● EXERCISE PROMPT
Arrange the lines of the listing below as a Markdown table with the columns Row and Entry, starting at the line that contains "genus: Brassica" and ending at the line that contains "genus: Hemidictyum". Number each row and leave out blank lines.

(Collected data entries)
▽

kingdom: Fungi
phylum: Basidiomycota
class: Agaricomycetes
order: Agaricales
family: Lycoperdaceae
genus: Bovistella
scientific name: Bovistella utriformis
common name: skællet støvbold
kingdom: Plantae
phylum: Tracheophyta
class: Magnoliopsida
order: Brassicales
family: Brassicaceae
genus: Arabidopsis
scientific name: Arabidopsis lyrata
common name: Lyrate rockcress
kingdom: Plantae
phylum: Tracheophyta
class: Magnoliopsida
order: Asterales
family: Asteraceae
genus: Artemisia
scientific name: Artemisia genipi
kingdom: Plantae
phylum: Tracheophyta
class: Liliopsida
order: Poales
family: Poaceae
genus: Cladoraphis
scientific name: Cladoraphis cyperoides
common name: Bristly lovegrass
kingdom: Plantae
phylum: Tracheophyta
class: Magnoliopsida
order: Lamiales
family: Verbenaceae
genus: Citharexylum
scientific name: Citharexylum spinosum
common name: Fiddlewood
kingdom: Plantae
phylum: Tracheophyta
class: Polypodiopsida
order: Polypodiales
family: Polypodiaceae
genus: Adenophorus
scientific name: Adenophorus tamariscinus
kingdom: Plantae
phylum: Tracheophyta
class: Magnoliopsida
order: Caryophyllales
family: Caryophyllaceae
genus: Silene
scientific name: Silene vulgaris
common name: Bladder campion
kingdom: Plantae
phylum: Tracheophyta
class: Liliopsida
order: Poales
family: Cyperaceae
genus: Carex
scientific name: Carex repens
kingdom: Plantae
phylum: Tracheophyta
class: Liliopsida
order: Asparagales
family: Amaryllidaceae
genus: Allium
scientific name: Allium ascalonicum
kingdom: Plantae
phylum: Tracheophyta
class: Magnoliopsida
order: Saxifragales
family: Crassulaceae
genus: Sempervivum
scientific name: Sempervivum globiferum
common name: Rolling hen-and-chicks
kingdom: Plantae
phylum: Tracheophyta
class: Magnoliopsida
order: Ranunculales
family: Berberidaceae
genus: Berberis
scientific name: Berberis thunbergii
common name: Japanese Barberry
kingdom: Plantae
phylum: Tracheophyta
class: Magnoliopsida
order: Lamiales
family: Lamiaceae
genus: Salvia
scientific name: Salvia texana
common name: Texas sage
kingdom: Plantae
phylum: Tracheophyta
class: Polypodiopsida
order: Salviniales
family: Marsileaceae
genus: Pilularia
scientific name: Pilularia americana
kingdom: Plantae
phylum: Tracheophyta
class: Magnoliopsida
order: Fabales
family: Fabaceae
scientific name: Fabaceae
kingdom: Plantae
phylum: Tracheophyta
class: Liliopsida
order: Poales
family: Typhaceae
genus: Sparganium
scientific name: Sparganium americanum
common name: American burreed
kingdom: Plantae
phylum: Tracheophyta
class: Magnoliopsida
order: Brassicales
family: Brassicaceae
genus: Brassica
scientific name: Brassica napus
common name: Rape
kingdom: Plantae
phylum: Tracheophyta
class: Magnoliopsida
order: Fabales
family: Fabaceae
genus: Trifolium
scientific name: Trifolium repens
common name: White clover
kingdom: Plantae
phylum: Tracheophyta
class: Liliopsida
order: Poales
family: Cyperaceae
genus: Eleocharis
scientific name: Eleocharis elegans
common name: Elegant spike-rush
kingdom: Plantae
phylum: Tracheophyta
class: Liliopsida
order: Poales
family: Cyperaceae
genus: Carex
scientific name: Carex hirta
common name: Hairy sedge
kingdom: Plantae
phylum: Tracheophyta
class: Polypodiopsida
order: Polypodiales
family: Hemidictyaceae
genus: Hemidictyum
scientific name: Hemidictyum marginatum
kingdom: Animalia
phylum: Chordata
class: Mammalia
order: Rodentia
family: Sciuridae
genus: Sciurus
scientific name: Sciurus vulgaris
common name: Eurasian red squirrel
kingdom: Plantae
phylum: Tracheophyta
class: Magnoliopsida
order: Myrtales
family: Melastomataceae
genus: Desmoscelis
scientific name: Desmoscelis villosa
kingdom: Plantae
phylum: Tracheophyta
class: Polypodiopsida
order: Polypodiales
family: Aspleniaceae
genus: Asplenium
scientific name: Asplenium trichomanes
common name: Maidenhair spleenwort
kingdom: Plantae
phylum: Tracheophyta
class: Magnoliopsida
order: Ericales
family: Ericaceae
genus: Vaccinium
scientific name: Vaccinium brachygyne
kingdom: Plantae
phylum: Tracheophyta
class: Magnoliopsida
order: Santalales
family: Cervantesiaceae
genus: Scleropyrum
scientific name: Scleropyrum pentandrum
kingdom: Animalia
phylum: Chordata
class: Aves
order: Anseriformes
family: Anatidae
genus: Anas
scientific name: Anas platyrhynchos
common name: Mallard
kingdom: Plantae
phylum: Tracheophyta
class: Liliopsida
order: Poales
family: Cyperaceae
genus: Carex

△

● RESPONSE TO THIS EXERCISE
| Row | Entry |
|---|---|
| 1 | genus: Brassica |
| 2 | scientific name: Brassica napus |
| 3 | common name: Rape |
| 4 | kingdom: Plantae |
| 5 | phylum: Tracheophyta |
| 6 | class: Magnoliopsida |
| 7 | order: Fabales |
| 8 | family: Fabaceae |
| 9 | genus: Trifolium |
| 10 | scientific name: Trifolium repens |
| 11 | common name: White clover |
| 12 | kingdom: Plantae |
| 13 | phylum: Tracheophyta |
| 14 | class: Liliopsida |
| 15 | order: Poales |
| 16 | family: Cyperaceae |
| 17 | genus: Eleocharis |
| 18 | scientific name: Eleocharis elegans |
| 19 | common name: Elegant spike-rush |
| 20 | kingdom: Plantae |
| 21 | phylum: Tracheophyta |
| 22 | class: Liliopsida |
| 23 | order: Poales |
| 24 | family: Cyperaceae |
| 25 | genus: Carex |
| 26 | scientific name: Carex hirta |
| 27 | common name: Hairy sedge |
| 28 | kingdom: Plantae |
| 29 | phylum: Tracheophyta |
| 30 | class: Polypodiopsida |
| 31 | order: Polypodiales |
| 32 | family: Hemidictyaceae |
| 33 | genus: Hemidictyum |